Ultimately what I want to bring back after this module are to be able to write good grammar which allows everyone who listen to my presentation or people who read my composition to understand what I intended to show. But most important goal after this module is to improve my overall standard of English in writing, as English is the most important and powerful language needed in the whole world.
I’m looking forward for your guidance in communication skills.
Best regards,
Cheng Feng
Thanks for making your post already, CF. I'll respond to it once your peers have had a chance to do so, and when I can actually see it. Now it is all black...
ReplyDeleteroger sir, as requested i've edited the post. Thanks for the comment
DeleteGOODAY CHENG FENG, good job in writing an introduction of yourself. The content is well written as the examples you given is well supported. Overall i think it is good, just that i feel the organizing of spacing between each paragraph is too huge. Lastly, good job and hope you can achieved your goal.
ReplyDeleteroger bro, THANKS for the comment
DeleteHi Cheng Feng, what is with that first sentence. The paragraph about your strength in communication can be elaborated a bit more but i get what you are trying to say. The second to last paragraph, end of second line, you should change every daily chat to every day conversation. Great job overall.
ReplyDeletethank you bro! appreciate your feedback and I'll improve on it
Deletecommented on calvin lang zi, jia jie and ying jia
ReplyDeleteDear CF,
ReplyDeleteThank you for this interesting and fairly complete self-introduction. You've followed the model presented in class closely and produced a letter that addresses each element requirement with quite a bit of detail. I appreciate the info about your interest in problem solving and engineering. You provide as well a detailed explanation of your strengths and weaknesses in communication, focusing on the confidence you have as a strength and then language use (i.e., grammar) as a weakness.
Writing is a major focus in this module, and for further developing the language used in tha process, we can start by analyzing language and conventions of this letter. For that, you need to consider the following:
1. reflexive pronoun
– I am writing to you today to let you know more about me > (insert the ful stop and check https://www.grammarly.com/blog/reflexive-pronouns/ )
2. verb use
-- for choosing this course was because I'm unsure what I was interested in. > (verb tense inconsistency)

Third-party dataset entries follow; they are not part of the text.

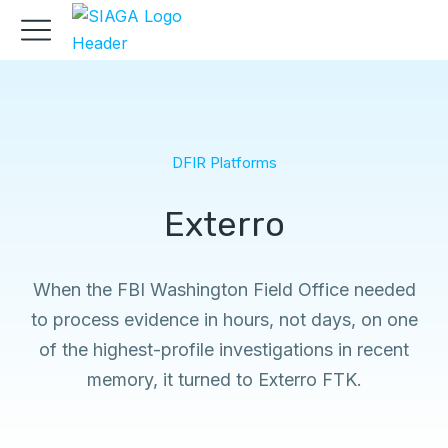
DFIR Platforms
Exterro
When the FBI Washington Field Office needed
to process evidence in hours, not days, on one
of the highest-profile investigations in recent
memory, it turned to Exterro FTK.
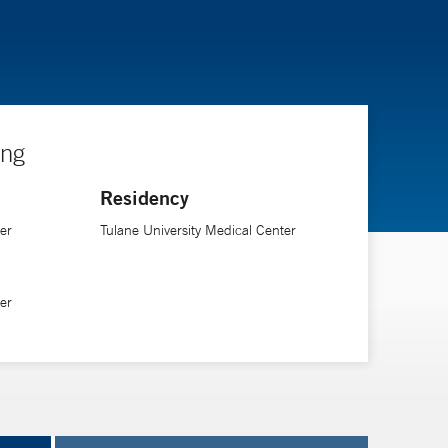
ing
Residency
er
Tulane University Medical Center
er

-- my engineering skills which is needed > (subject-verb disagreement)
-- I'm not sure what are the difference > (subject-verb disagreement)
-- what I want to bring back after this module are >
-- which allows everyone who listen to my presentation or people who read my composition to understand what I intended to show. > (subject-verb disagreement + verb tense error)

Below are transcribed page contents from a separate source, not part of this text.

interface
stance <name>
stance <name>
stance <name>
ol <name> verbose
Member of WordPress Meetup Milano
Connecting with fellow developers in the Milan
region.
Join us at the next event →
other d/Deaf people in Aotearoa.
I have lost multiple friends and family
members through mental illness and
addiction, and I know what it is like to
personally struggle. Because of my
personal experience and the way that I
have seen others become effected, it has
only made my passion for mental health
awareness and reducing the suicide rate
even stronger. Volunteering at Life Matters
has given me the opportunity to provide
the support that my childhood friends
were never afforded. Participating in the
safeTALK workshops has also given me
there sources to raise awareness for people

which allows everyone who listenS to my presentations or people who read my compositions to understand what I intend to show.
3. phrasing/word use
-- with logical thinking and answer. > ?
4. punctuation
-- Basically the course structure > (missing comma... why?)
-- and 35% business which allows me > (missing comma)
-- Thus I would like >
-- my engineering skills which is needed in the real world. >
-- For example back in polytechnic days, >
-- Ultimately what I want >
5. sentence structure
-- my team and I took part in Tan Kah Kee youth inventor award, I have to present our product to many high post such as director .... > (comma splice)
Let's not though let the feedback for language use in this assignment eclipse all that you've done well. The critique is for revision and for development.
I look forward to assisting you as the module progresses.
Cheers,
Brad
thank you prof for the comments, I'll try to improve on verb, punctuation and most importantly study up on subject verb agreements in the future assignments.